Within Radian expressions, a standard set of constants and functions are made available. Some of these are standard JavaScript functions, some are adapted from the D3 plotting library, and some are unique to Radian.
The following constants and functions from the Math.xxx JavaScript scope are brought into scope within data accessor expressions (i.e. one can write “sin(x)” instead of “Math.sin(x)”): E, LN10, LN2, LOG10E, LOG2E, PI, SQRT1_2, SQRT2, abs, acos, asin, atan, atan2, ceil, cos, exp, floor, log, pow, round, sin, sqrt, tan.
The following functions from the d3.xxx JavaScript scope are brought into scope within data accessor expressions (i.e. one can write “extent(x)” instead of “d3.extent(x)”): min, max, extent, sum, mean, median, quantile, zip. (In fact, extent in Radian expressions is a variadic function: passing multiple arrays to extent will find the union of their ranges.)
seq, seqStep: Generate evenly spaced sequences of values: seq(start, end, n) produces a sequence of n values ranging from start to end, while seqStep(start, end, delta) produces a sequence from start to end in steps of delta.
sdev: Calculate the sample standard deviation of an array.
unique: Return the unique entries in an array in the order that they first appear.
flatten: Flatten a multi-dimensional array into a one-dimensional array.
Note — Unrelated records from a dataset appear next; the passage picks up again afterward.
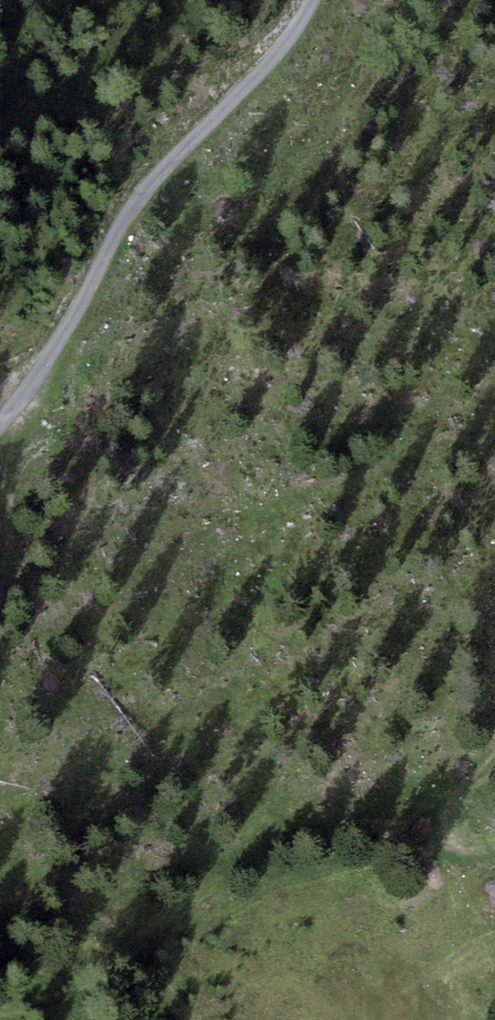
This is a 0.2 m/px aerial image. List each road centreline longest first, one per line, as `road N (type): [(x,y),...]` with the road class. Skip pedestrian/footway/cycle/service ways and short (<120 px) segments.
road 1 (track): [(313,0),(285,44),(133,205),(32,381),(0,420)]
road 2 (track): [(32,381),(0,652)]
road 3 (track): [(494,846),(477,851),(457,835),(461,800),(494,766)]

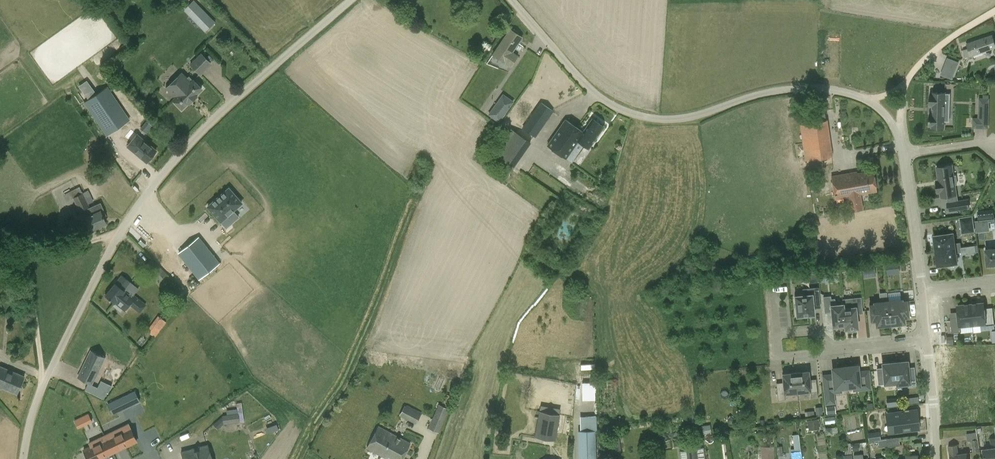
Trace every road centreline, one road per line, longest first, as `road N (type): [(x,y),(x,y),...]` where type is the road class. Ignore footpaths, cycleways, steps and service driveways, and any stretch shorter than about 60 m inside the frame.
road 1 (unclassified): [(353,0),(211,123),(141,202),(44,383),(24,458)]
road 2 (unclassified): [(898,131),(868,100),(824,89),(772,93),(693,117),(624,110),(596,91),(514,0)]
road 3 (track): [(898,131),(903,84),(941,45),(994,13)]
road 4 (residential): [(923,290),(898,131)]
road 5 (track): [(44,383),(29,294),(12,256)]

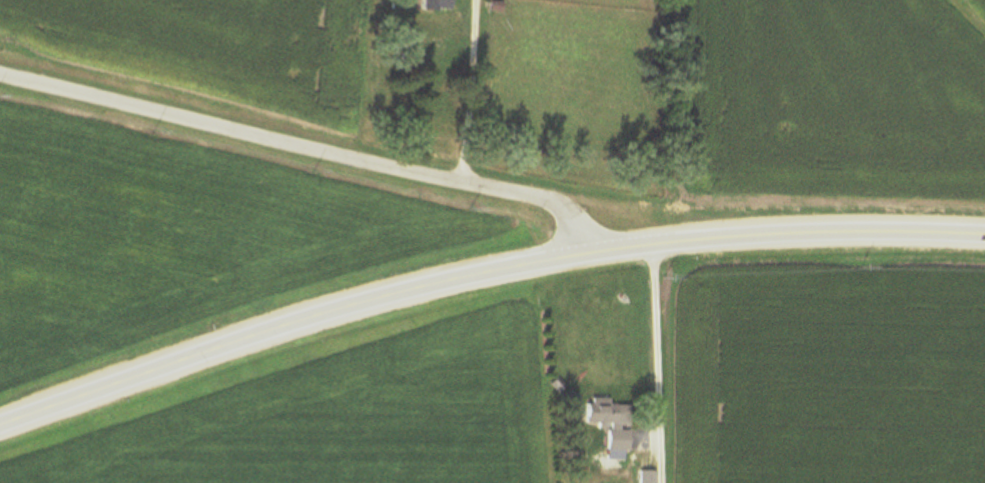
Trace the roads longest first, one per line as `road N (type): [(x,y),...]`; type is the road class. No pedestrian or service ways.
road 1 (primary): [(984,233),(857,229),(727,238),(409,289),(295,320),(0,424)]
road 2 (residential): [(590,255),(566,217),(544,201),(0,76)]

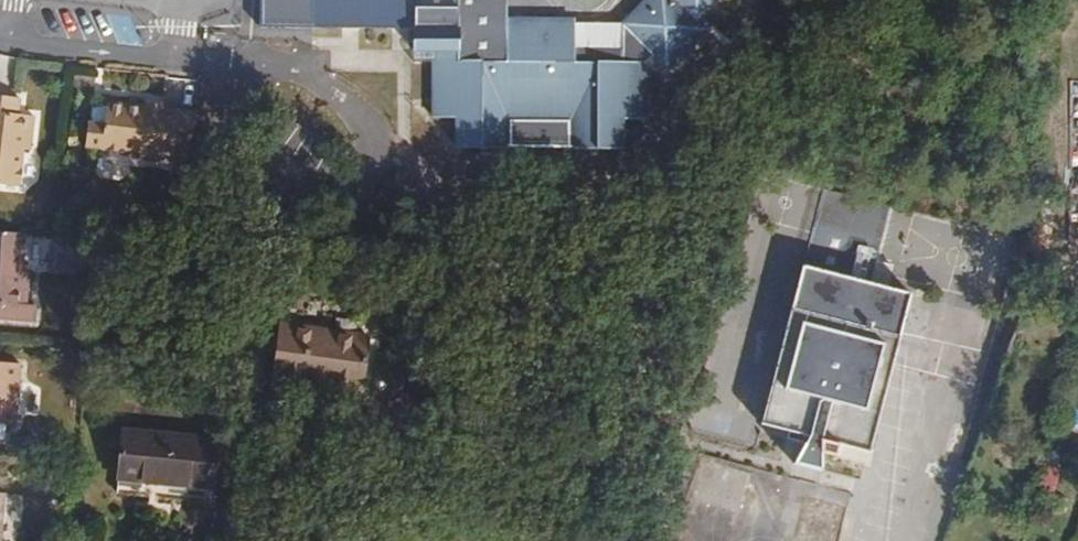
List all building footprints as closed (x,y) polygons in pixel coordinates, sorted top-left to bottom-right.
[(264,26),(416,30),(416,52),(435,52),(435,63),(435,118),(458,118),(458,149),(508,149),(509,119),(574,119),(574,150),(624,150),(624,120),(647,120),(648,65),(655,58),(669,70),(708,31),(698,22),(720,0),(647,0),(624,23),(624,51),(576,51),(576,20),(508,19),(490,0),(264,0),(264,26)] [(509,0),(490,0),(508,19),(509,0)] [(435,63),(435,52),(416,52),(420,68),(435,63)] [(37,122),(23,121),(25,105),(0,102),(0,193),(23,195),(27,159),(34,159),(37,122)] [(192,182),(200,118),(166,114),(165,119),(147,117),(147,113),(109,109),(107,131),(90,129),(88,153),(142,158),(142,166),(177,170),(176,180),(192,182)] [(148,109),(147,113),(147,117),(165,119),(166,114),(166,111),(148,109)] [(823,197),(812,252),(836,257),(840,236),(860,240),(855,270),(873,273),(885,208),(823,197)] [(1002,237),(915,214),(899,278),(987,301),(1002,237)] [(38,246),(0,244),(0,325),(23,326),(24,312),(40,313),(42,278),(36,278),(38,246)] [(907,292),(805,267),(762,428),(808,439),(794,465),(821,471),(821,442),(868,452),(907,292)] [(359,393),(368,335),(278,321),(269,379),(359,393)] [(0,372),(0,452),(3,452),(3,437),(32,437),(34,373),(0,372)] [(708,410),(713,391),(700,388),(696,407),(708,410)] [(208,492),(214,437),(119,427),(113,482),(208,492)] [(741,514),(754,473),(704,458),(692,499),(741,514)] [(969,487),(976,468),(965,465),(959,484),(969,487)] [(792,540),(837,540),(847,504),(805,493),(792,540)]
minBy, maxBy, sumBy, meanBy, sdevBy, quantileBy, firstBy: Calculate categorical sums, means, standard deviations and quantiles of data sets (or extract first element with matching category): sumBy(x, y) calculates the sum of x values for each distinct value of y, returning an array of results in the order of occurrence of the distinct values in y. For example, given a dataset d containing daily temperature data with associated dates, meanBy(d#temp, d#date#mon) calculates a monthy seasonal cycle of temperatures. The quantileBy function is called as quantileBy(x, y, p) and calculates the pth quantile of the vector x segregated by distinct values of the parameter y.
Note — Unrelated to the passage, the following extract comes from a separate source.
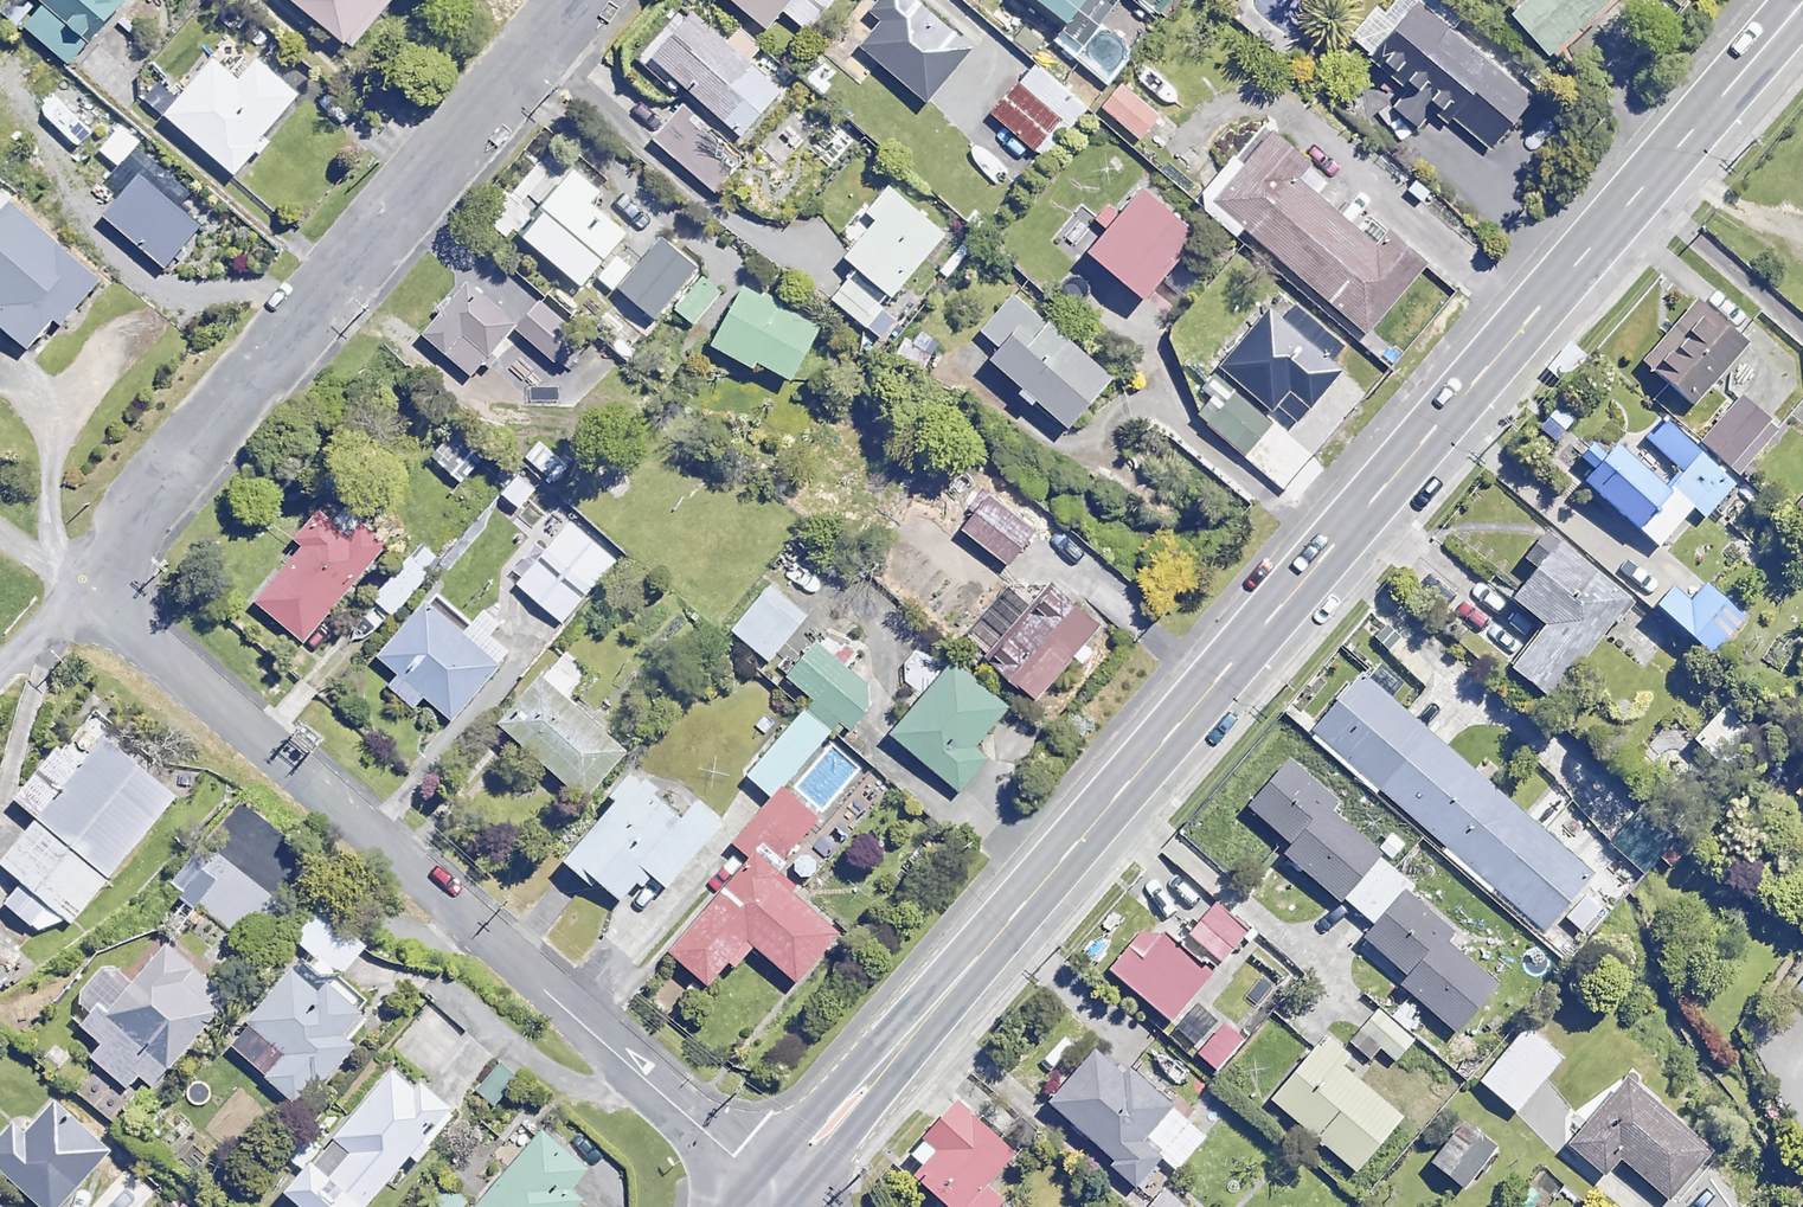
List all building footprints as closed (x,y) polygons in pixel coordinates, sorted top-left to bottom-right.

normal: Normal distribution function: normal(x, mu, sigma) gives the value of the normal PDF with mean mu and standard deviation sigma at ordinate x.
lognormal: Log-normal distribution function: lognormal(x, mu, sigma) gives the value of the log-normal PDF with mean mu and standard deviation sigma at ordinate x.
gamma: Gamma distribution function: gamma(x, k, theta) gives the value of the gamma PDF with shape parameter k and scale parameter theta at ordinate x.
invgamma: Inverse gamma distribution function: invgamma(x, alpha, beta) gives the value of the inverse gamma PDF with shape parameter alpha and scale parameter beta at ordinate x.
The Radian plotting library also contains a histogram function for histogram binning calculations. This is called either as histogram(xs, nbins) with nbins an integer count of the number of bins to use, or as histogram(xs, opts) with opts an object with some of the following fields:
transform: either a string (one of linear or log) or a two-element array of functions giving forward and inverse coordinate transformations; if the transform argument is supplied, histogram binning is done in transformed coordinates, with bin centres and extents being transformed back to the original coordinate values before return.
binrange: data range over which bins are to be generated; if omitted, the binning range is calculated from the data;
nbins: number of histogram bins to use;
binwidth: width of histogram bins to use (in transformed coordinates); not used if nbins is supplied.
The return value of the histogram function is an object with the following fields:
centres: histogram bin centres;
bins: array of two-element arrays giving the minimum and maximum bounds for each histogram bin (this is useful when using the transform argument to histogram, since, for nonlinear coordinate transformations, the histogram bins are no longer symmetric about their centres, and are no longer of a uniform size);
counts: integer counts of data items in each bin;
freqs: fraction of data items in each bin;
probs: probability of data items falling into each bin, defined so that the integral of the bar chart constructed using the coordinate ranges in bins and these values is unity.